In 1993 she was appointed at the magazine Die Suid-Afrikaan, and in 1995 she started working as a political reporter for the South African Broadcasting Corporation (SABC). Antjie reported on the Truth and Reconciliation Commission’s hearings from 1996 to 1998. She chronicled her experiences regarding this process in the non-fiction book for which she is best known - Country of My Skull. The book is an intersectional, interdisciplinary analysis of the Commission's potential and realized effects on post-Apartheid South Africa; an amalgamation of journalism, prose, personal narrative, and poetry. The book was published in 1998 by Random House SA. Initially written in Afrikaans, the book has now been published in various countries. It was later made into a film, entitled In My Country, starring Juliette Binoche and Samuel L. Jackson. The book received, amongst others, the Alan Paton Award for non-fiction and the Olive Schreiner Prize.

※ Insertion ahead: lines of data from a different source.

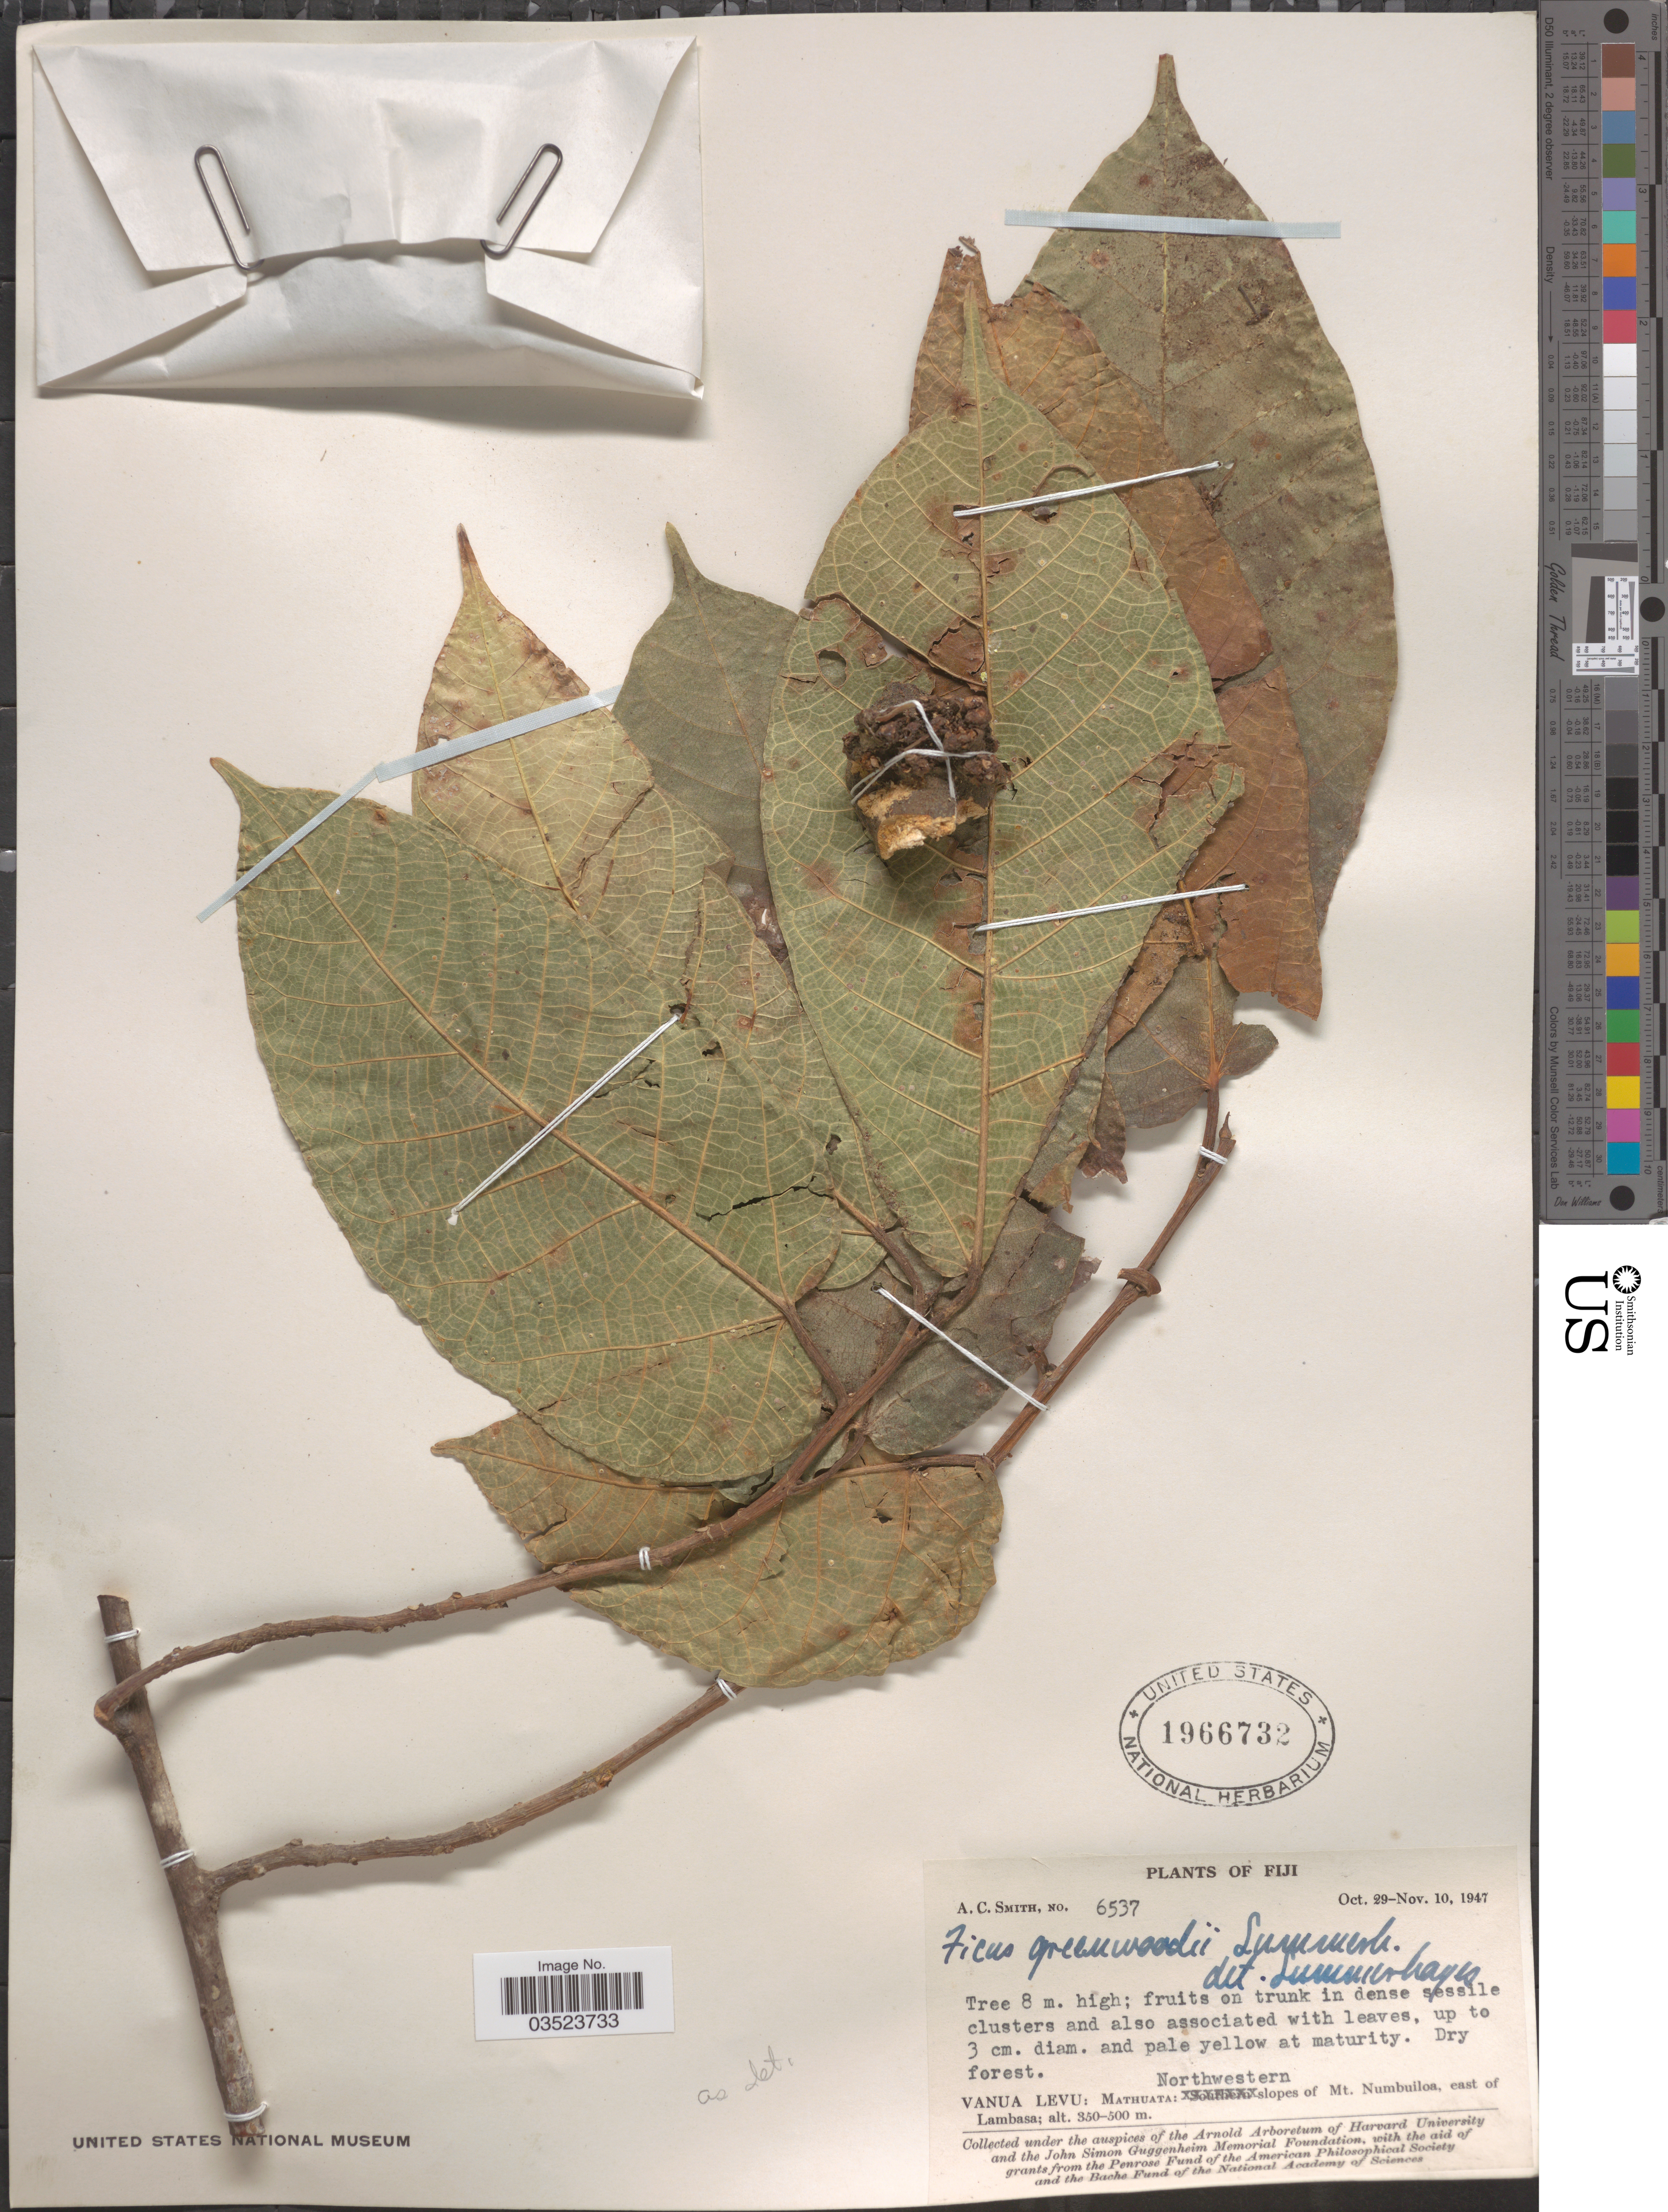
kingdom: Plantae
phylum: Tracheophyta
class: Magnoliopsida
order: Rosales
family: Moraceae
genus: Ficus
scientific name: Ficus greenwoodii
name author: Summerh.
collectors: A. C. Smith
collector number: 6537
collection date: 1947-10-29/1947-11-10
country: Fiji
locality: Vanua Levu: Mathuata: Northwestern slopes of Mt. Numbuiloa, east of Lambasa.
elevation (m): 350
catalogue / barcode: US 1966732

Antjie Krog’s only stage play, Waarom is die wat voor toyi-toyi altyd so vet?, was performed in 1999 under the direction of Marthinus Basson and ’n Ander tongval was adapted for the stage by Saartjie Botha and starred Antoinette Kellerman and Nina Swart.
Down to My Last Skin, her first collection of poetry in English (published by Random House SA in 2000, as was A Change of Tongue, three years later) won the inaugural 2000 FNB Vita Poetry Award. For her journalistic work Krog has received the Pringle Award as well as the Foreign Correspondent Award and was honoured by the Hiroshima Peace Foundation. She has also been the recipient of the Sunday Times Alan Paton Award. Kleur kom nooit alleen nie was awarded the first RAU (now University of Johannesburg) Prize for creative writing in 2001.
Her volume Met woorde soos met kerse in which her Afrikaans translations and adaptations of South African indigenous language poems (including the San languages) are contained, was awarded first place in the South African Translators Institute’s Competition (held every three years) in 2003. In 2004, her volume of poetry Die sterre sê ‘tsau’ was published by Kwela Books and subsequently shortlisted for the 2005 M-Net Poetry Prize.
She has been an extraordinary Professor of Literature and Philosophy at the University of the Western Cape since 2004. Her translation of Nelson Mandela’s autobiography, Long Walk to Freedom, into Afrikaans, entitled, Lang pad na vryheid, was published in 2000.